The hiring freeze, proposed by Bates, excludes police and fire positions, which make up the bulk of the city's budget. The move reflects the council's unswerving commitment, especially to the city's Police Department, which has been credited in part with drastically reducing the city's crime rate in the past few years.

"I'm not going to support any layoff of public safety, period," Councilman Corky Boozé said.

But closing the gap without cuts to public safety could be unrealistic, given size of the shortfalls. In a memo sent to the council last week, Lindsay said "it is clear that the coming fiscal year will be extremely difficult financially," and he asked all department managers in the city to prepare plans with 17 percent cuts to their budgets.

"In dollar terms, this represents an approximate $20 million in operating budget reductions," Lindsay wrote, adding that "the magnitude of the projected budget shortfall will undoubtedly affect service levels."

The city's total expenditures are already down from a high of $146.4 million in 2011-12 to $132.6 million today, according to Lindsay.

Some council members already have eyes on what they want to cut.
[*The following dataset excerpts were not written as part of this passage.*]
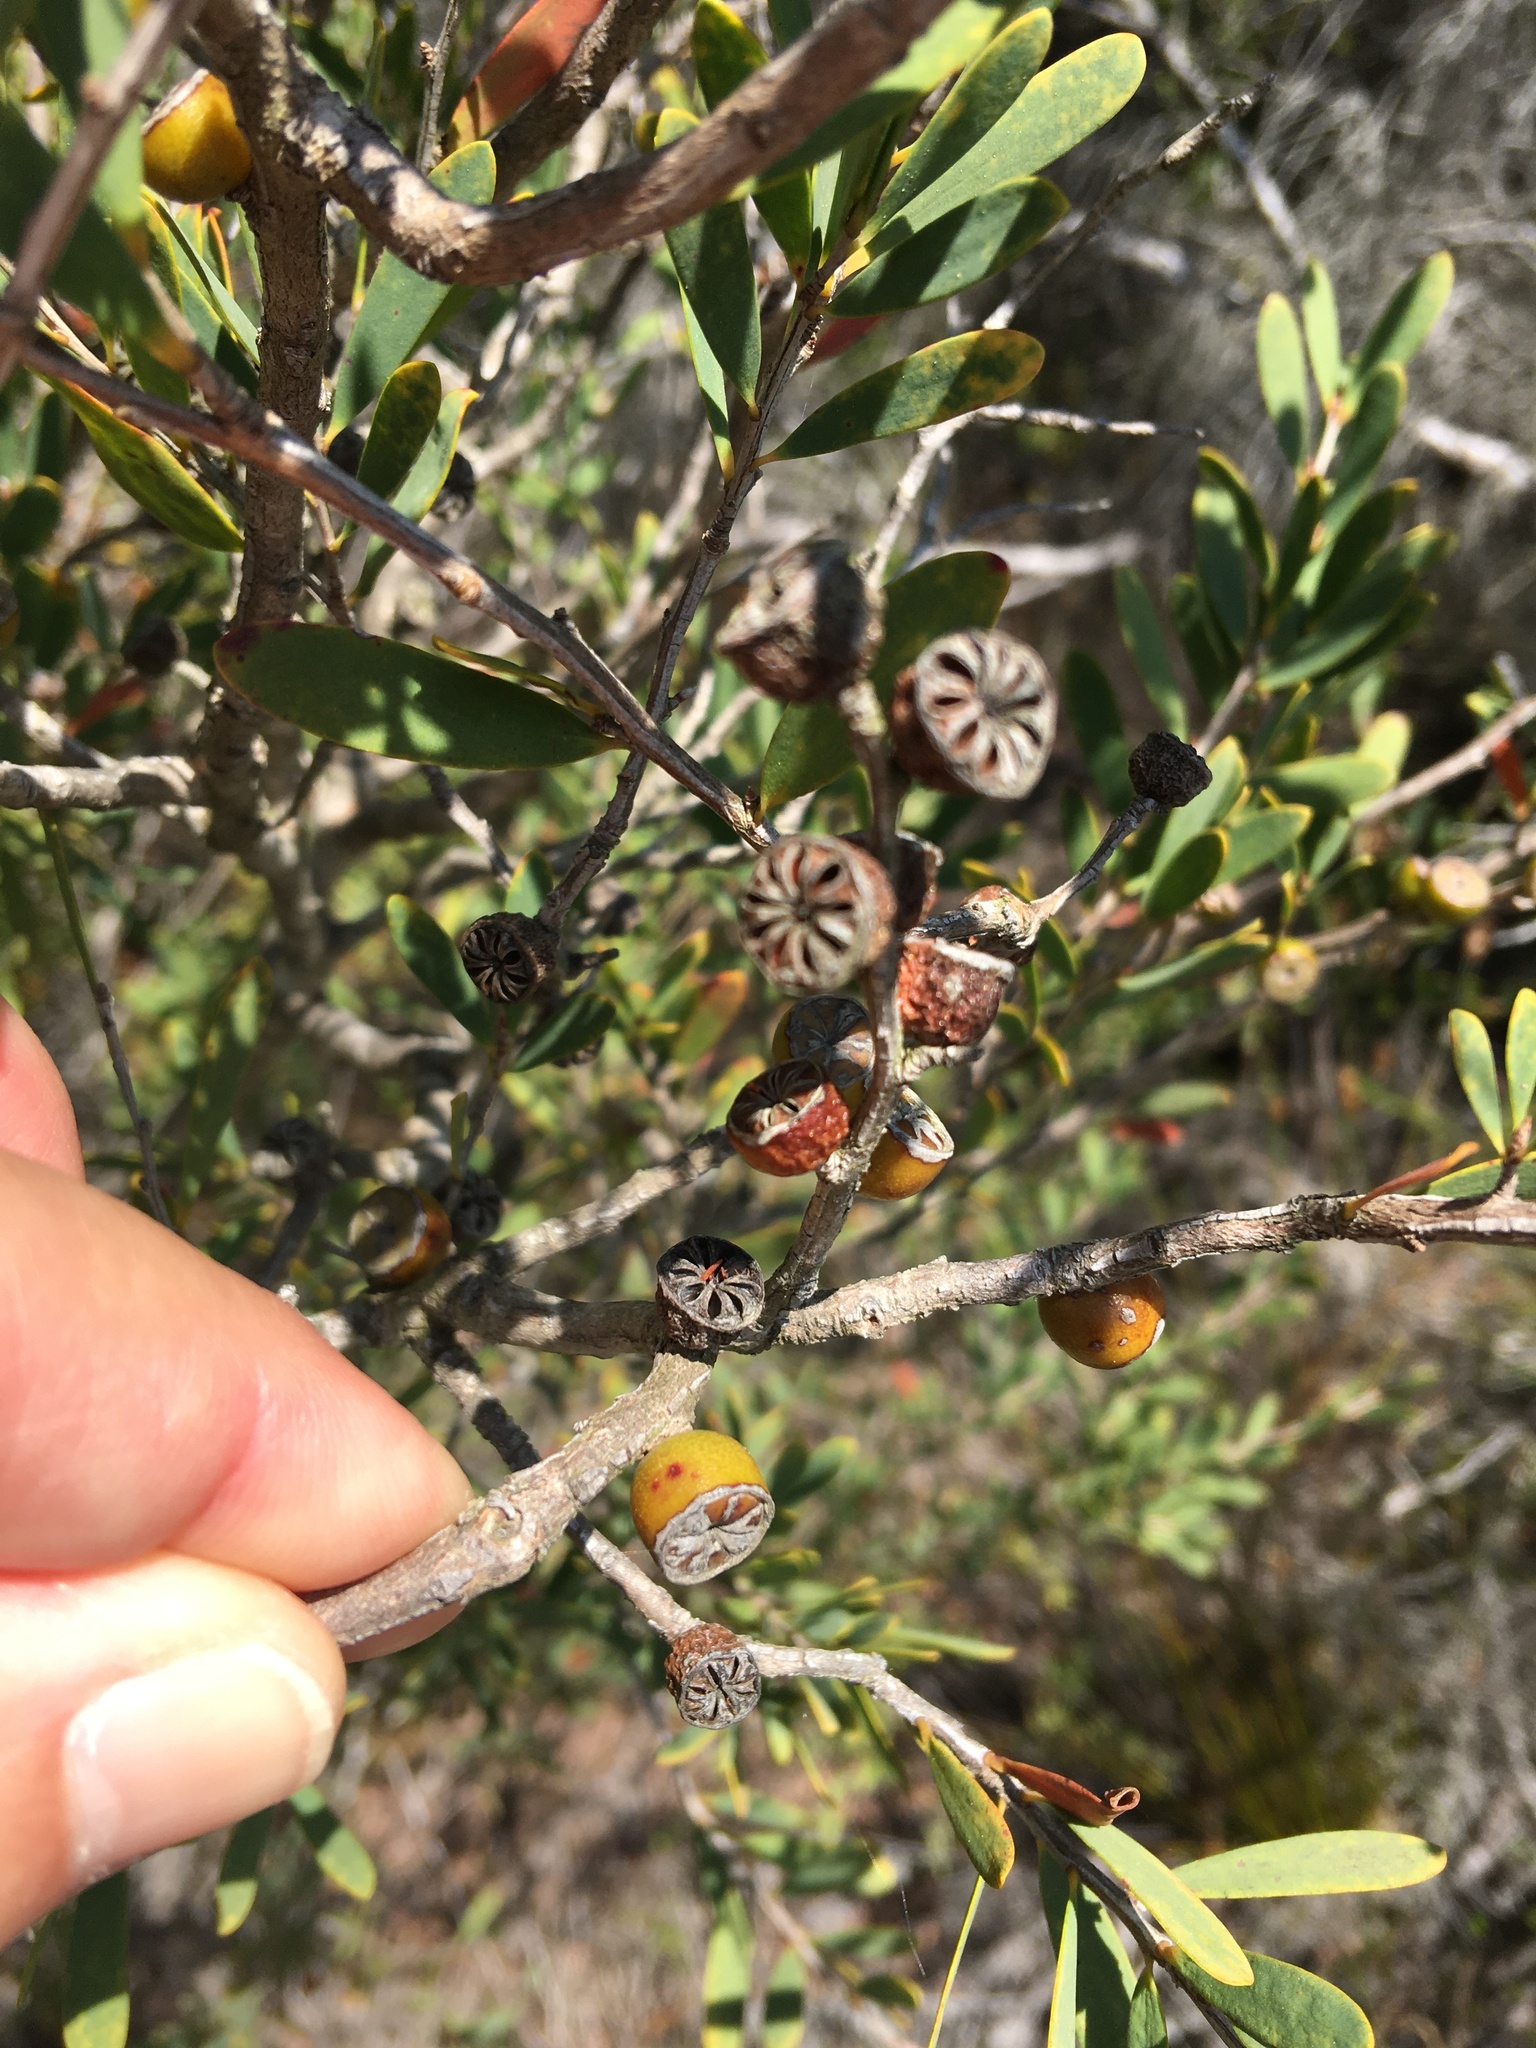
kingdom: Plantae
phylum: Tracheophyta
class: Magnoliopsida
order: Myrtales
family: Myrtaceae
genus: Leptospermum
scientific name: Leptospermum laevigatum
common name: Australian teatree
Boozé said he wants to focus cuts on the city's Code Enforcement Unit, the Office of Neighborhood Safety -- a novel program that looks to get violent offenders into job training or college -- and the public financing budget for public elections, which he called "political welfare."

But those three budget items represent just a fraction of the $20 million in reductions Lindsay is seeking. Proponents of those programs say they have been integral to the city's improvements in public safety and neighborhood aesthetics in recent years and have played a key role in ensuring that elected bodies include residents not funded by corporate sponsors.

"We are going to have layoffs, and people are going to be blindsided," Boozé said.

Lindsay has said "nothing is off the table" but won't go so far as to call layoffs imminent. About 780 people work for the city today, down from more than 900 in 2005.